For any x, the last term converges to one as n->oo; taking logs of the rest,
and using the approximation    log(1+s) = s - s^2/2 + o(s),

   log P(np+x) ~ c + np log(1+x/np) + nq log(1-x/nq)

               ~ c + np [ x/np - x^2/2(np)^2 ]  + nq [ -x/nq - x^2/2(nq)^2 ]
               = c + x - x^2/2np                - x - x^2/2nq
               = c - x^2/2npq

Thus,  P(k) ~ 1/sqrt(2*pi*n*p*q)   exp(- (k-np)^2 /2npq ),

exactly DeMoivre & Laplace's result.

================================================================

Notice that a Bi(n,p) random variable can be viewed as the sum

        S_n = I_1 + I_2 + ... + I_n

of n independent "Bernoulli" random variables, indicator variables
equal to one or zero with probabilities p or q=1-p, respectively.

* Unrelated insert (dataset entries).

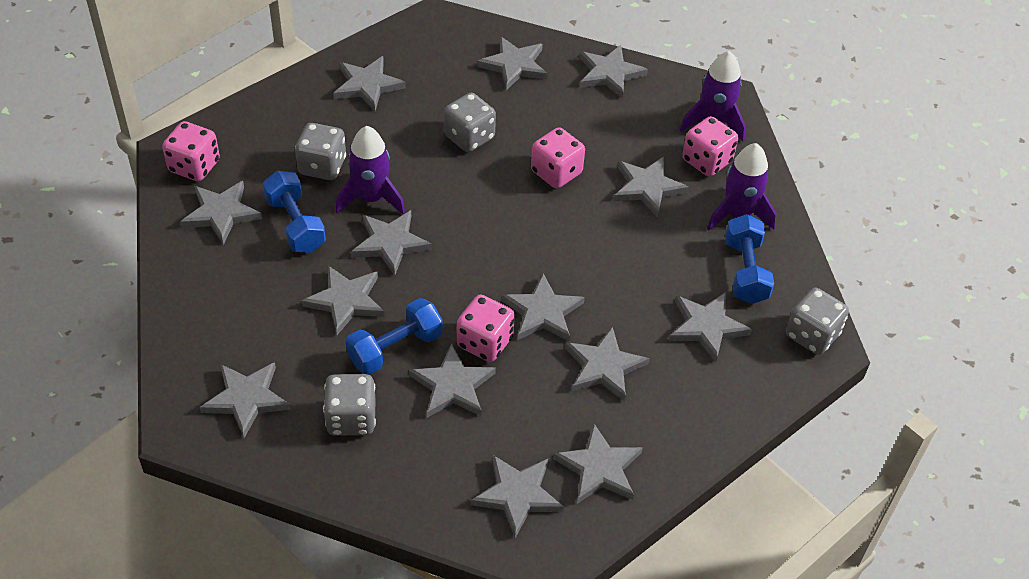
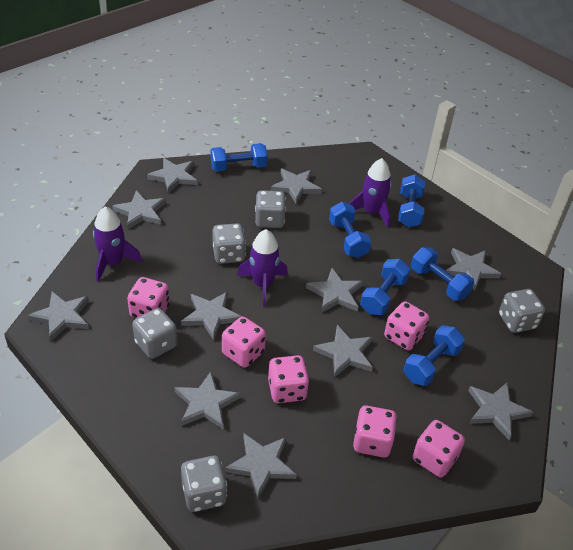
blue dumbbell: 3 -> 6
grey dice: 4 -> 5
grey star: 14 -> 11
pink dice: 4 -> 6

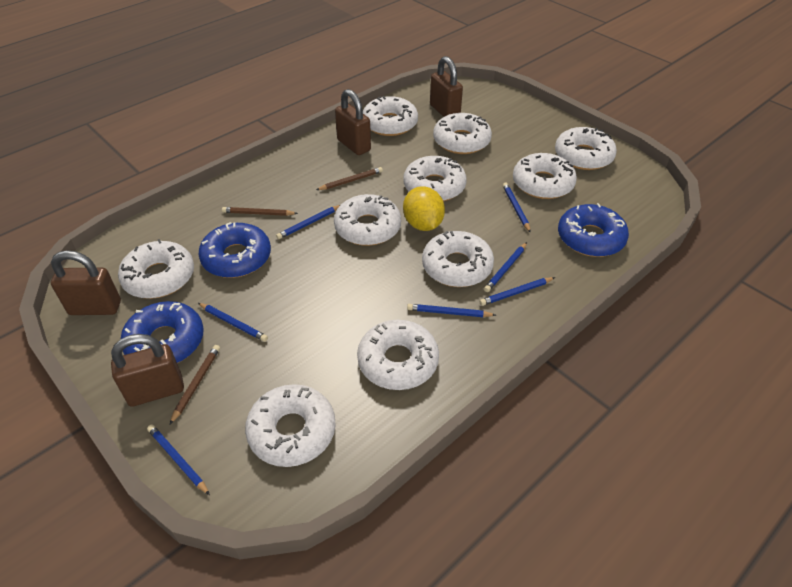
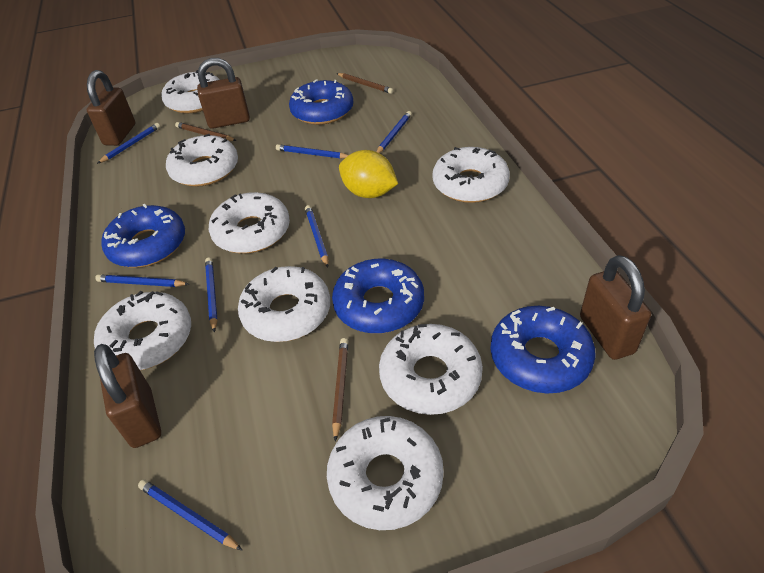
blue donut: 3 -> 4
white donut: 10 -> 8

Each I_k has mean p and variance pq, so the sum S_n has mean np and
variance npq; if we standardize it,

              S_n - np
    Z_n  =  -------------
            sqrt( n p q )

has (by the DeMoivre-Laplace limit theorem) approximately a standard
Normal No(0,1) distribution.  An amazing result we'll see more about
later is the "central limit theorem" which asserts that if

     S_n  =  X_1 + ... + X_n

for independent random variables X_k with ANY probability distribution
that has a finite mean mu and variance sigma^2, the standardized quantity

                S_n - n mu
     Z_n  =  -----------------
             sqrt( n sigma^2 )

has approximately a No(0,1) distribution for large n.  What does this
say for Poisson random variables X_n?  Geometric?  Cauchy?  Gamma?